■ Plain-text engineering files ■

++++++

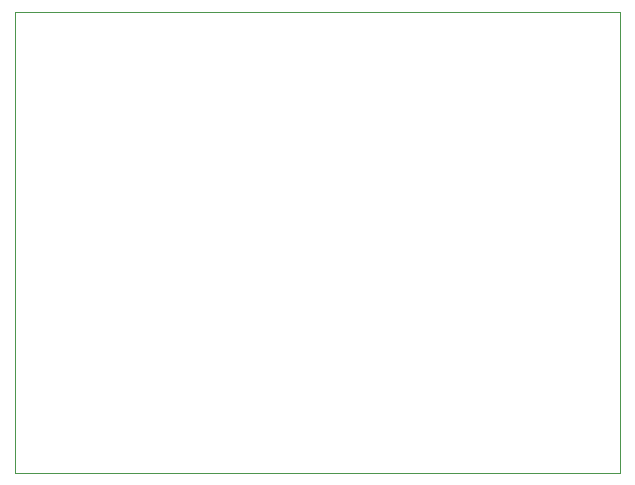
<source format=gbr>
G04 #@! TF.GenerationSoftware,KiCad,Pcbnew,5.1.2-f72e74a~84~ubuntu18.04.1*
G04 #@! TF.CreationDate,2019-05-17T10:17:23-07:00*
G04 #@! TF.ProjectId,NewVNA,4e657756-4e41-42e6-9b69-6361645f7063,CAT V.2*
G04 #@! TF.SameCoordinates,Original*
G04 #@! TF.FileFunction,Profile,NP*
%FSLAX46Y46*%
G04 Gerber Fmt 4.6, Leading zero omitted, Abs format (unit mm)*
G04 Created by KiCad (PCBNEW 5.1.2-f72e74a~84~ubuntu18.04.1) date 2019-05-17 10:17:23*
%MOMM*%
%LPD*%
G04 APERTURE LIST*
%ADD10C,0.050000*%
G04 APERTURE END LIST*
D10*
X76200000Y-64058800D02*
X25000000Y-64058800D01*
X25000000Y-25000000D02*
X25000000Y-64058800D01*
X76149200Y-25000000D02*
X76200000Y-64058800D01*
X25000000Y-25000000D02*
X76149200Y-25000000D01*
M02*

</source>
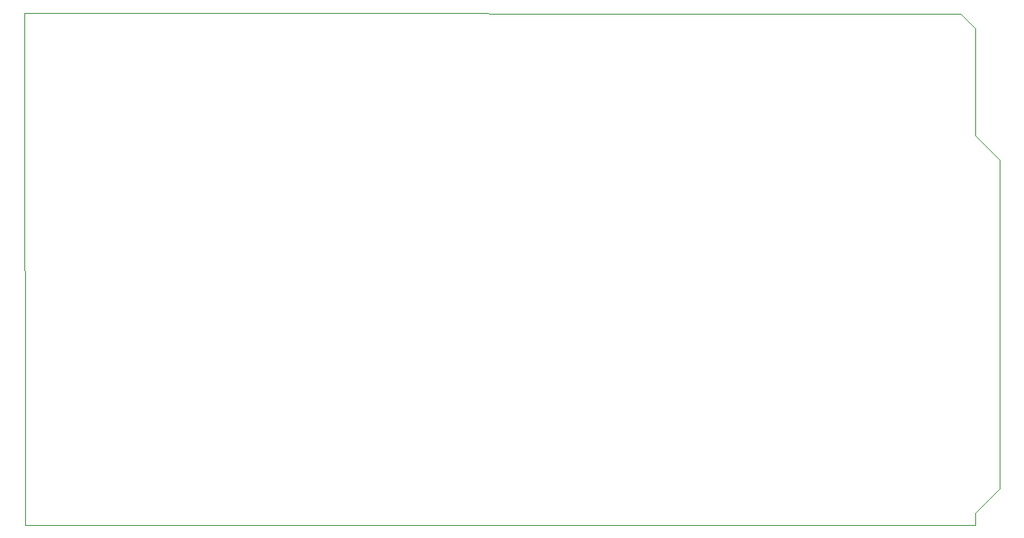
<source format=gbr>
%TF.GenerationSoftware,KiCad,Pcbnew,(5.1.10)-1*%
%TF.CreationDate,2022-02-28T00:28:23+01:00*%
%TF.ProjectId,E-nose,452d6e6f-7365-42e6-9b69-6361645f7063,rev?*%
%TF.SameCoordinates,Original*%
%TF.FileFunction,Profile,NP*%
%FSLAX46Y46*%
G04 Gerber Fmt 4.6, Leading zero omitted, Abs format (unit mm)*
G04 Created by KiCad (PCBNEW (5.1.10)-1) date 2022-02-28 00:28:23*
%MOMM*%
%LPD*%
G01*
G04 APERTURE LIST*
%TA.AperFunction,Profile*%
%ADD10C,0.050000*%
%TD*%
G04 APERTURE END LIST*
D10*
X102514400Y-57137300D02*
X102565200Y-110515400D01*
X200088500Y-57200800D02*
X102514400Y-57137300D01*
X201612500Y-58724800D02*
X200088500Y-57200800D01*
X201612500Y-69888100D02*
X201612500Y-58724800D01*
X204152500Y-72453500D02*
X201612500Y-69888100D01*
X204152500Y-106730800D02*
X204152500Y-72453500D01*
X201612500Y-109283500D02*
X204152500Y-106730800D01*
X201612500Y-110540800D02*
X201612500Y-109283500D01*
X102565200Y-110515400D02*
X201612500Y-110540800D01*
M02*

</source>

++++++

The answer is the line with "X204152500Y-72453500D02*" plus every line after it to the last line of the entries above, copied exactly and with no other lines.

■ OUTPUT FOR THIS TASK ■
X204152500Y-72453500D02*
X201612500Y-69888100D01*
X204152500Y-106730800D02*
X204152500Y-72453500D01*
X201612500Y-109283500D02*
X204152500Y-106730800D01*
X201612500Y-110540800D02*
X201612500Y-109283500D01*
X102565200Y-110515400D02*
X201612500Y-110540800D01*
M02*

</source>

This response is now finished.